PROVIDED DATA:
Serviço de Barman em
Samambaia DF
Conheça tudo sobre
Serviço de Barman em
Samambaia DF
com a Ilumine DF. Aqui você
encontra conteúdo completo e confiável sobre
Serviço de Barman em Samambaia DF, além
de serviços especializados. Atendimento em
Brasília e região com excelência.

---

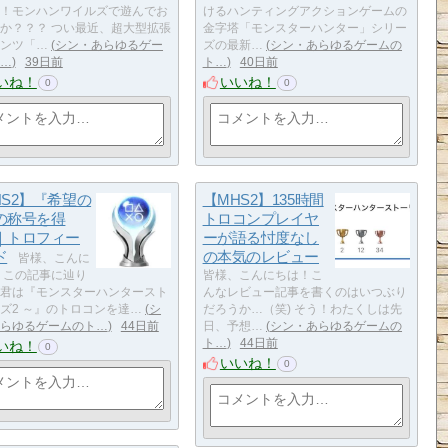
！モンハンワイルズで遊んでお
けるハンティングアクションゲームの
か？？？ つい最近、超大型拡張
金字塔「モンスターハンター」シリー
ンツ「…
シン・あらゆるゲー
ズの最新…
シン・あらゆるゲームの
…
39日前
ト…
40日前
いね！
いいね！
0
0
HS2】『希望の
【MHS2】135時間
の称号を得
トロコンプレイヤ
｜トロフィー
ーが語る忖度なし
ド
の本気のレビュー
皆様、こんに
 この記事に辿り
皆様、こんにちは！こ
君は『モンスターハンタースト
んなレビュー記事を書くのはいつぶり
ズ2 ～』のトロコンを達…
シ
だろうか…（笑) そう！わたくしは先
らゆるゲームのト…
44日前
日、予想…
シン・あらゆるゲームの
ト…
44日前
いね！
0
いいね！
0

---

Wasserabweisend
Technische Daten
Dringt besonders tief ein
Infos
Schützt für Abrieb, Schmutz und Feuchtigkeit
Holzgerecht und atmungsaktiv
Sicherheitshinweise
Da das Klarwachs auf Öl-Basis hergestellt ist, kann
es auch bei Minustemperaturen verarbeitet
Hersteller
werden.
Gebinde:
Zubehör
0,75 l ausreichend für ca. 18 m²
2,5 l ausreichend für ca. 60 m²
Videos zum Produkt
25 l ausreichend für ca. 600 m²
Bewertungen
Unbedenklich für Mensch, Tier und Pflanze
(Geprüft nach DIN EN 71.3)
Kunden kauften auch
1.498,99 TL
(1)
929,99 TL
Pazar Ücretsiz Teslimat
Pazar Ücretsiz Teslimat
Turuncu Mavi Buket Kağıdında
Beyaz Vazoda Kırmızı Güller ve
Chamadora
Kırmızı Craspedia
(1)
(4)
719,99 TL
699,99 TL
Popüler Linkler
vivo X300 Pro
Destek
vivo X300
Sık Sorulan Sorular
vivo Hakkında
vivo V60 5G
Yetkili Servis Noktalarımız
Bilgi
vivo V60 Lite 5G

EXERCISE INSTRUCTIONS: Can you write out the lines from the one containing "Wasserabweisend" through the one containing "vivo V60 Lite 5G", changing "ausreichend" to "genügend" throughout and leaving everything else untouched?

TASK RESPONSE:
Wasserabweisend
Technische Daten
Dringt besonders tief ein
Infos
Schützt für Abrieb, Schmutz und Feuchtigkeit
Holzgerecht und atmungsaktiv
Sicherheitshinweise
Da das Klarwachs auf Öl-Basis hergestellt ist, kann
es auch bei Minustemperaturen verarbeitet
Hersteller
werden.
Gebinde:
Zubehör
0,75 l genügend für ca. 18 m²
2,5 l genügend für ca. 60 m²
Videos zum Produkt
25 l genügend für ca. 600 m²
Bewertungen
Unbedenklich für Mensch, Tier und Pflanze
(Geprüft nach DIN EN 71.3)
Kunden kauften auch
1.498,99 TL
(1)
929,99 TL
Pazar Ücretsiz Teslimat
Pazar Ücretsiz Teslimat
Turuncu Mavi Buket Kağıdında
Beyaz Vazoda Kırmızı Güller ve
Chamadora
Kırmızı Craspedia
(1)
(4)
719,99 TL
699,99 TL
Popüler Linkler
vivo X300 Pro
Destek
vivo X300
Sık Sorulan Sorular
vivo Hakkında
vivo V60 5G
Yetkili Servis Noktalarımız
Bilgi
vivo V60 Lite 5G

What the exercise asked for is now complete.